Up to 17,000 people without power as 'weather bomb' hits Britain

Up to 17,000 people without power as 'weather bomb' hits Britain
A man watches as waves crash into a cliff at Portstewart in northern Ireland December 10, 2014. Up to 17,000 residents in the west of Scotland were left without power on Wednesday morning as a "weather bomb" of wet and windy conditions battered parts of Britain with gusts expected to reach up to 80 miles per hour (130 km/h).

LONDON - Up to 17,000 residents in the west of Scotland were left without power on Wednesday morning as a "weather bomb" of wet and windy conditions battered parts of Britain with gusts expected to reach up to 80 miles per hour (130 km/h).
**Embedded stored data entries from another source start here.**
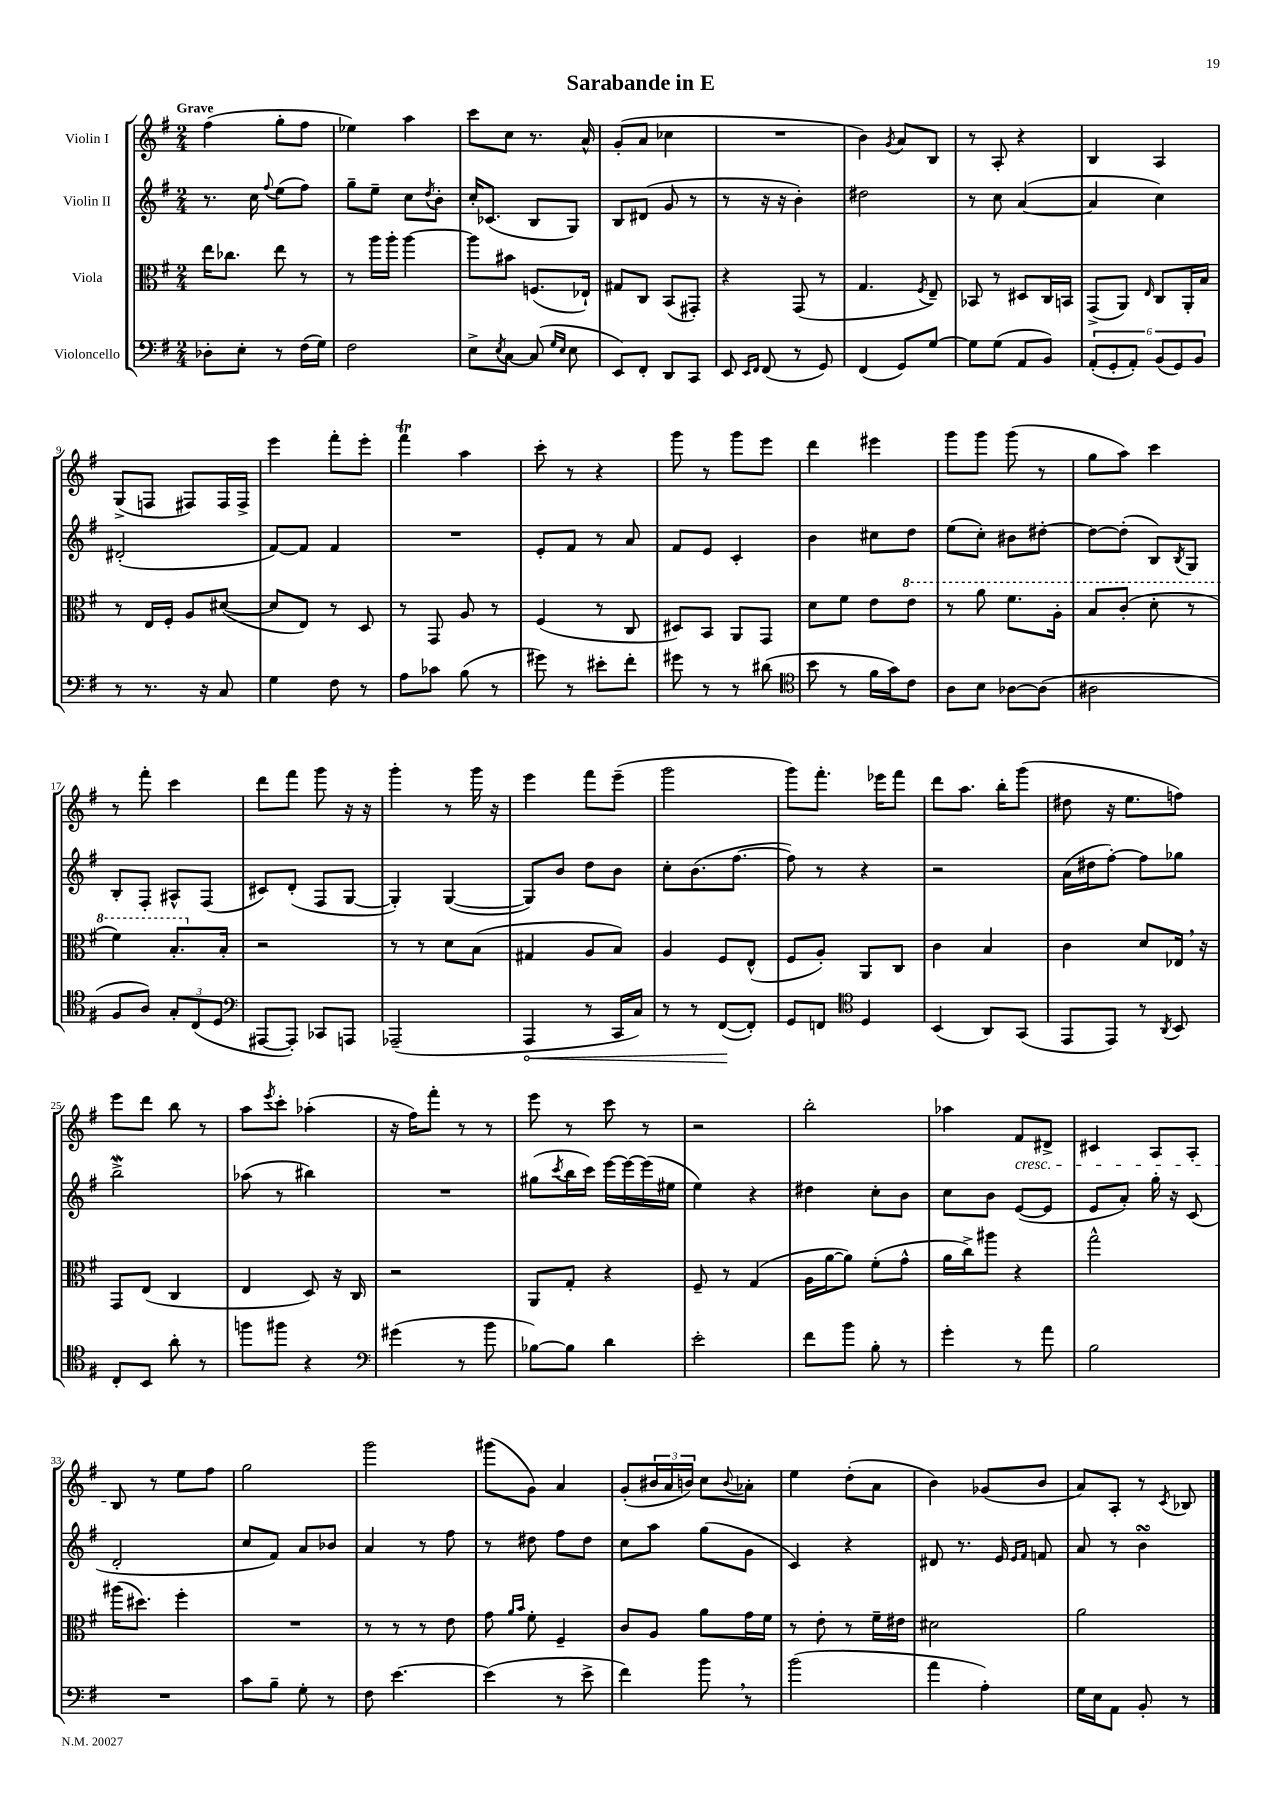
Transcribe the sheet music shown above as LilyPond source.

\header { title = "Sarabande in E" }
<<
\new StaffGroup <<
\new Staff = "s0" \with { instrumentName = "Violin I" } {
    \clef treble \key g \major \numericTimeSignature \time 2/4 \tempo "Grave"
    fis''4( g''8-. fis''8 |
    ees''4) a''4 |
    c'''8 c''8 r8. a'16-^ |
    g'8-.( a'8 ces''4 |
    R2 |
    b'4) \acciaccatura { g'8 } a'8 b8 |
    r8 a8-. r4 |
    b4 a4 |
    g8->( f8 fis8) fis16 fis16-> |
    e'''4 fis'''8-. e'''8-. |
    fis'''4\trill a''4 |
    c'''8-. r8 r4 |
    g'''8 r8 g'''8 e'''8 |
    d'''4 eis'''4 |
    g'''8 g'''8 g'''8( r8 |
    g''8 a''8) c'''4 |
    r8 fis'''8-. c'''4 |
    d'''8 fis'''8 g'''8 r16 r16 |
    g'''4-. r8 g'''16 r16 |
    e'''4 fis'''8 e'''8--( |
    g'''2 |
    g'''8) fis'''8.-. ees'''16 fis'''8 |
    d'''8 a''8. b''16-. g'''8( |
    dis''8 r16 e''8. f''8) |
    e'''8 d'''8 b''8 r8 |
    a''8 \acciaccatura { e'''8 } c'''8-. aes''4-.( |
    r16 fis''16) fis'''8-. r8 r8 |
    e'''8 r8 c'''8 r8 |
    r2 |
    b''2-. |
    aes''4 fis'8\cresc dis'8-> |
    cis'4 a8 a8-. |
    b8\! r8 e''8 fis''8 |
    g''2 |
    g'''2 |
    gis'''8( g'8) a'4 |
    g'8-.( \tuplet 3/2 { bis'16 a'16 b'16) } c''8 \appoggiatura { b'8 } aes'8-. |
    e''4 d''8-.( a'8 |
    b'4) ges'8( b'8 |
    a'8) a8-. r8 \acciaccatura { c'8 } bes8 \bar "|." |
}
\new Staff = "s1" \with { instrumentName = "Violin II" } {
    \clef treble \key g \major \numericTimeSignature \time 2/4
    r8. c''16 \appoggiatura { fis''8 } e''8( fis''8) |
    g''8-- e''8-- c''8 \acciaccatura { d''8 } b'8-. |
    c''16-. ces'8.( b8 g8) |
    b8 dis'8( g'8 r8 |
    r8 r16 r16 b'4-.) |
    dis''2 |
    r8 c''8 a'4~( |
    a'4 c''4) |
    dis'2-.( |
    fis'8~) fis'8 fis'4 |
    R2 |
    e'8-. fis'8 r8 a'8 |
    fis'8 e'8 c'4-. |
    b'4 cis''8 d''8 |
    e''8( c''8-.) bis'8 dis''8~-. |
    dis''8~ dis''8-.( b8) \acciaccatura { b8 } g8 |
    b8-. fis8-. ais8-^ fis8( |
    cis'8) d'8-.( fis8 g8~ |
    g4-.) g4~( |
    g8) b'8 d''8 b'8 |
    c''8-. b'8.( fis''8.~ |
    fis''8) r8 r4 |
    r2 |
    a'16( dis''16 fis''8~-.) fis''8 ges''8 |
    b''2->\mordent |
    aes''8( r8 bis''4) |
    R2 |
    gis''8( \acciaccatura { c'''8 } b''16 c'''16) e'''16~ e'''16~ e'''16( eis''16 |
    e''4) r4 |
    dis''4 c''8-. b'8 |
    c''8 b'8 e'8~( e'8 |
    e'8 a'8-.) g''16-. r16 c'8( |
    d'2-. |
    c''8 fis'8) a'8 bes'8 |
    a'4 r8 fis''8 |
    r8 dis''8 fis''8 dis''8 |
    c''8 a''8 g''8( g'8 |
    c'4) r4 |
    dis'8 r8. e'16 \grace { e'16 fis'16 } f'8 |
    a'8 r8 b'4\turn \bar "|." |
}
\new Staff = "s2" \with { instrumentName = "Viola" } {
    \clef alto \key g \major \numericTimeSignature \time 2/4
    e''16 ces''8. e''8 r8 |
    r8 a''16 a''16-. a''4~ |
    a''8 bis'8 f8.( ees16-!) |
    gis8 c8 b,8( gis,8-.) |
    r4 g,8( r8 |
    g4. \acciaccatura { fis8 } e8--) |
    bes,8 r8 dis8 c16 b,16 |
    g,8->( a,8) \grace { e16 } c8 a,16-. b16 |
    r8 e16 fis16-. a8 dis'8~( |
    dis'8 e8) r8 d8 |
    r8 g,8 a8 r8 |
    fis4( r8 c8 |
    dis8) b,8 a,8 g,8 |
    d'8 fis'8 e'8 \ottava #1 e''8 |
    r8 a''8 fis''8. a'16-. |
    b'8 c''8-.( d''8-. r8 |
    fis''4) b'8.-. \ottava #0 b16-. |
    r2 |
    r8 r8 d'8 b8( |
    gis4 a8 b8) |
    a4 fis8 e8-^( |
    fis8 a8-.) a,8 c8 |
    c'4 b4 |
    c'4 d'8 ees16 \breathe r16 |
    g,8 e8( c4 |
    e4 d8) r16 c16 |
    r2 |
    a,8 g8-. r4 |
    fis8-- r8 g4( |
    a16 a'16~ a'8) fis'8-.( g'8-^ |
    a'16 c''16->) ais''8 r4 |
    g''2-^ |
    ais''16( dis''8.) fis''4-. |
    R2 |
    r8 r8 r8 e'8 |
    g'8 \grace { a'16 b'16 } fis'8-. fis4-- |
    c'8 a8 a'8 g'16 fis'16 |
    r8 e'8-. r8 fis'16-- eis'16 |
    dis'2 |
    a'2 \bar "|." |
}
\new Staff = "s3" \with { instrumentName = "Violoncello" } {
    \clef bass \key g \major \numericTimeSignature \time 2/4
    des8-. e8-. r8 fis16( g16) |
    fis2 |
    e8-> \acciaccatura { e8 } c8~ c8( \grace { g16 e16 } e8 |
    e,8) fis,8-. d,8 c,8 |
    e,8 \grace { e,16 fis,16 } fis,8( r8 g,8) |
    fis,4( g,8) g8~ |
    g8 g8( a,8 b,8) |
    \tuplet 6/4 { a,8-.( g,8-. a,8-.) b,8( g,8) b,8 } |
    r8 r8. r16 c8 |
    g4 fis8 r8 |
    a8 ces'8 b8( r8 |
    gis'8) r8 eis'8-. fis'8-. |
    gis'8 r8 r8 dis'8( |
    \clef tenor b'8 r8 fis'16 g'16) c'8 |
    a8 b8 aes8~ aes8( |
    ais2 |
    fis8 a8) \tuplet 3/2 { g8-. c8( d8 } |
    \clef bass ais,,8~ ais,,8-.) ces,8 a,,8 |
    aes,,2--( |
    \once \override Hairpin.circled-tip = ##t a,,4\< r8 c,16 c16) |
    r8 r8 fis,8~\!( fis,8-.) |
    g,8 f,8 \clef tenor d4 |
    b,4( a,8) g,8( |
    e,8 e,8) r8 \acciaccatura { a,8 } b,8 |
    c8-. b,8 a'8-. r8 |
    f''8 fis''8 r4 |
    \clef bass gis'4( r8 b'8 |
    bes8~) bes8 d'4 |
    e'2-. |
    fis'8 b'8 b8-. r8 |
    g'4-. r8 a'8 |
    b2 |
    R2 |
    c'8 b8-- g8-. r8 |
    fis8 e'4.~ |
    e'4( r8 e'8-> |
    fis'4) b'8 \breathe r8 |
    b'2( |
    a'4 a4-.) |
    g16 e16 a,8 b,8-. r8 \bar "|." |
}
>>
>>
Heavy rain and winds hit Scotland, Northern Ireland and northern England overnight with an amber wind warning - meaning there was a potential risk to life and property - in place across Scotland's western Isles and northern Shetland Islands.

Britain's Met Office warned people to expect gales, storm force winds and large waves across several parts of northern and central Britain throughout the day. "The public should be prepared for dangerous conditions, especially along causeways and coastal roads exposed to the west," it said on its website.

Scottish Hydro Electric Power Distribution said its engineers were repairing the damage done in the Western Isles and are bringing two power stations on board with all customers expected to have electricity by lunchtime.

Britain has seen extreme weather conditions at this time of the year recently with tens of thousands of people across the country left without electricity on Christmas Day last year due to torrential rainfall and hurricane winds.

Weather bombs occur when storms quickly intensify and pressure drops rapidly.